Assigned task:
Find every line below where the string "left" shows up, and copy those lines.

··· Given data ···

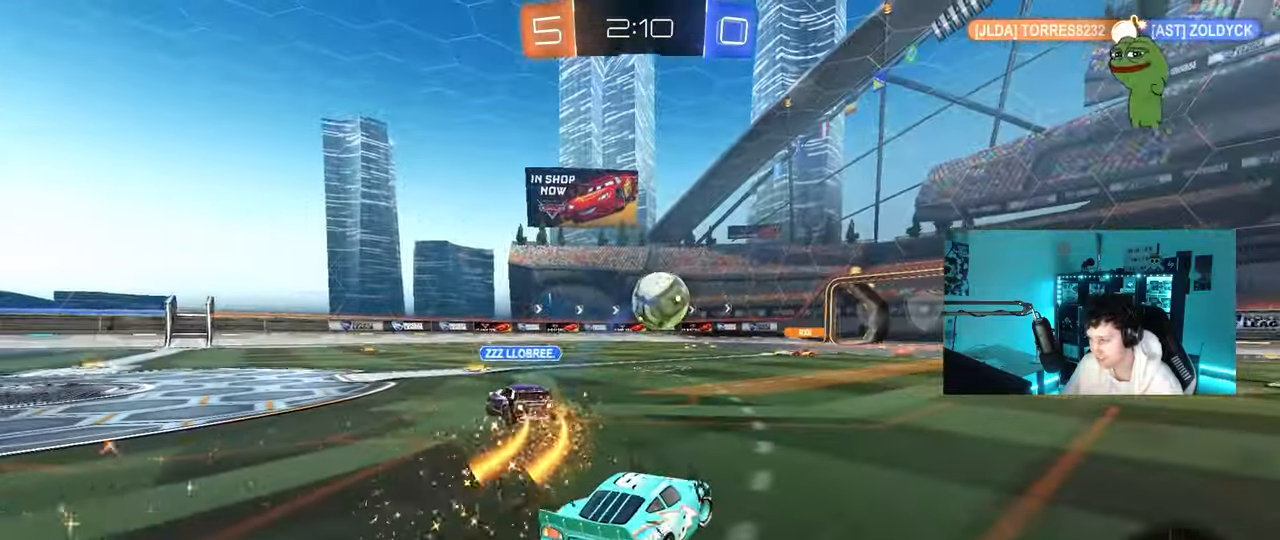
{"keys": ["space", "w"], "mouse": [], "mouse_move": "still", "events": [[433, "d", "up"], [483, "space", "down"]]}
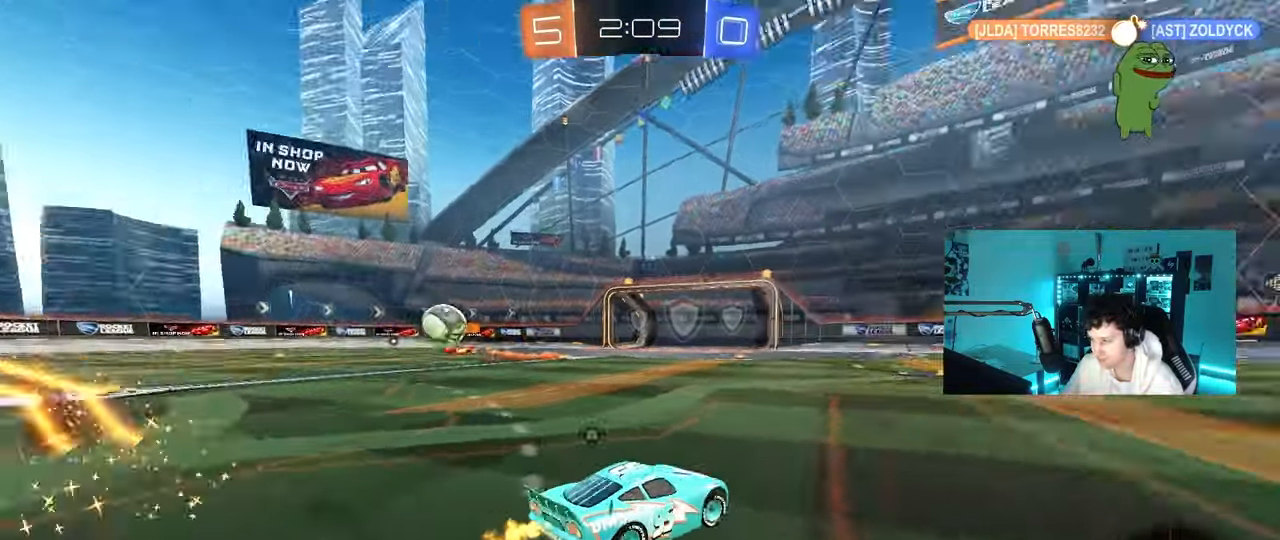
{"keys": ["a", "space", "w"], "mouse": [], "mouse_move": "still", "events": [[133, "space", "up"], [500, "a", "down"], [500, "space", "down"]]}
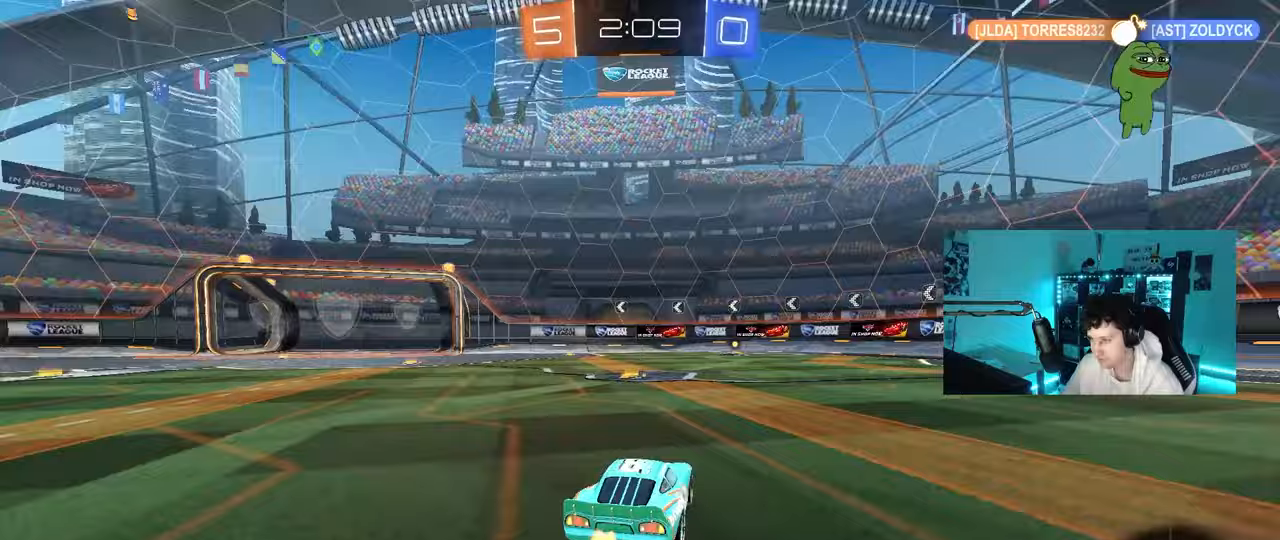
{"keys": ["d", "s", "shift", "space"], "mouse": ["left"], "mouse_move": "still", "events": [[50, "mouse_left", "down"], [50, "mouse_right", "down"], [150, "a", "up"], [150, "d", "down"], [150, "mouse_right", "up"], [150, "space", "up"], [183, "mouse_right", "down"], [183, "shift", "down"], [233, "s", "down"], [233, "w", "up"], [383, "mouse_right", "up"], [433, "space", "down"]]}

···
··· Given data ···

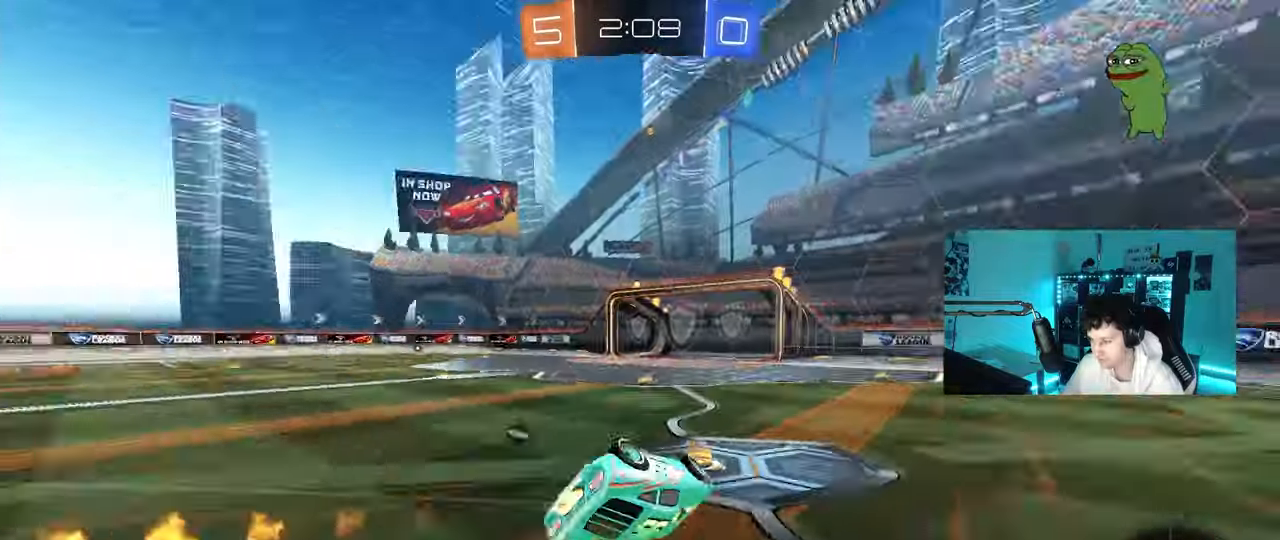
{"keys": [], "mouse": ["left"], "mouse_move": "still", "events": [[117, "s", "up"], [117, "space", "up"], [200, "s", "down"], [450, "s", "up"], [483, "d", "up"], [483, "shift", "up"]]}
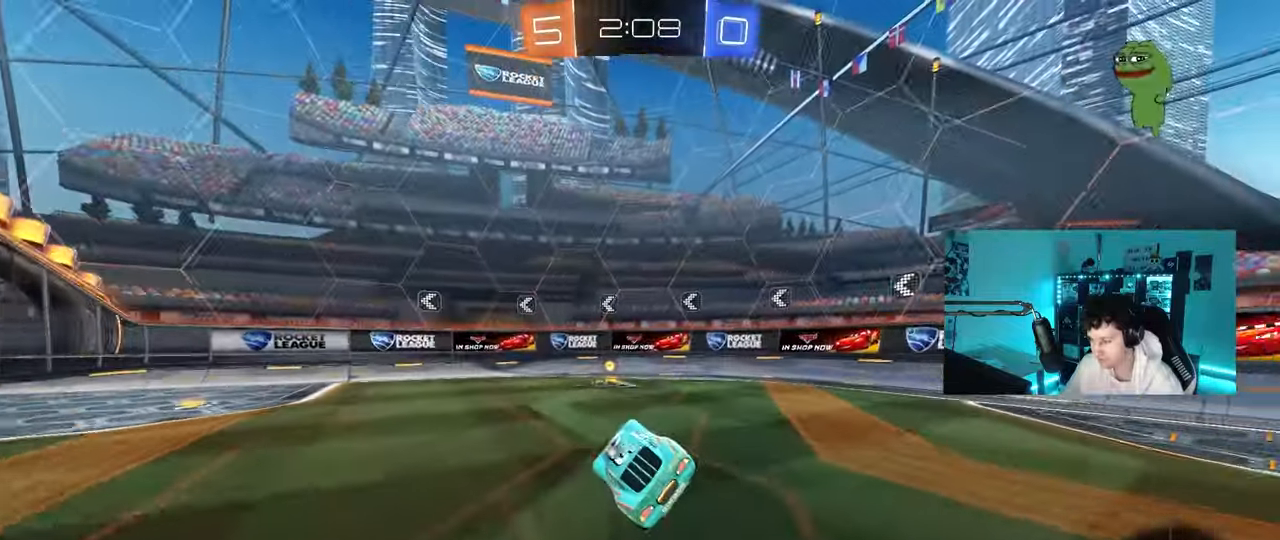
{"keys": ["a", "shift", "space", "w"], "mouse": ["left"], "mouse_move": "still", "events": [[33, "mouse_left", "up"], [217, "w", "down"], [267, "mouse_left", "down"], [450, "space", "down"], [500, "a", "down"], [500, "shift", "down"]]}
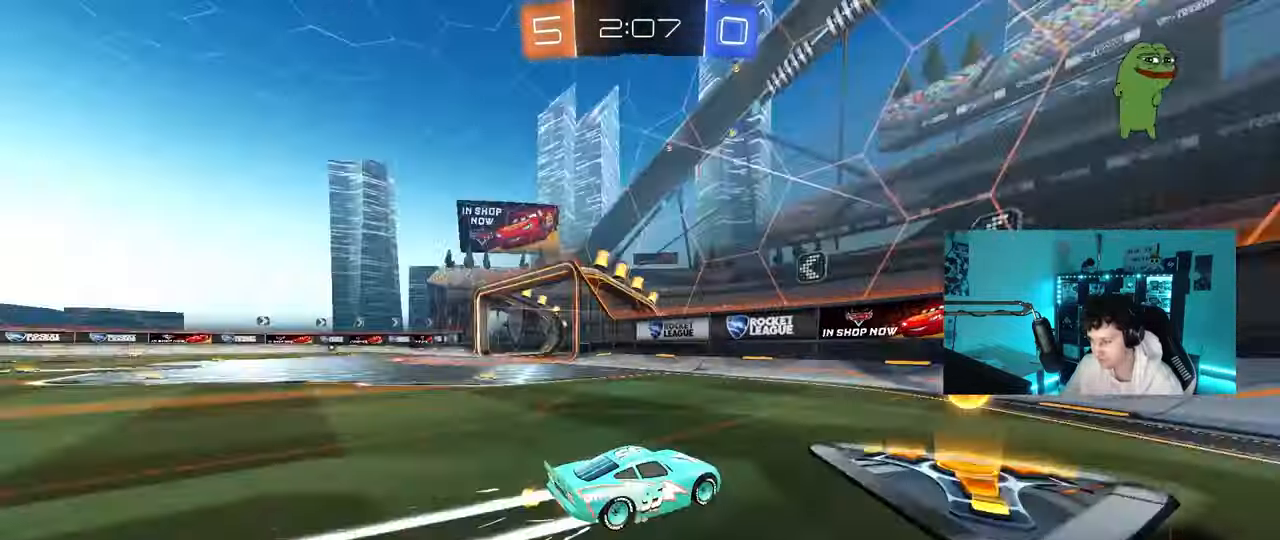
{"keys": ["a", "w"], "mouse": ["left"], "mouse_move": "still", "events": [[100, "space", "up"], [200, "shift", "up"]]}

···

Answer:
{"keys": ["d", "s", "shift", "space"], "mouse": ["left"], "mouse_move": "still", "events": [[50, "mouse_left", "down"], [50, "mouse_right", "down"], [150, "a", "up"], [150, "d", "down"], [150, "mouse_right", "up"], [150, "space", "up"], [183, "mouse_right", "down"], [183, "shift", "down"], [233, "s", "down"], [233, "w", "up"], [383, "mouse_right", "up"], [433, "space", "down"]]}
{"keys": [], "mouse": ["left"], "mouse_move": "still", "events": [[117, "s", "up"], [117, "space", "up"], [200, "s", "down"], [450, "s", "up"], [483, "d", "up"], [483, "shift", "up"]]}
{"keys": ["a", "shift", "space", "w"], "mouse": ["left"], "mouse_move": "still", "events": [[33, "mouse_left", "up"], [217, "w", "down"], [267, "mouse_left", "down"], [450, "space", "down"], [500, "a", "down"], [500, "shift", "down"]]}
{"keys": ["a", "w"], "mouse": ["left"], "mouse_move": "still", "events": [[100, "space", "up"], [200, "shift", "up"]]}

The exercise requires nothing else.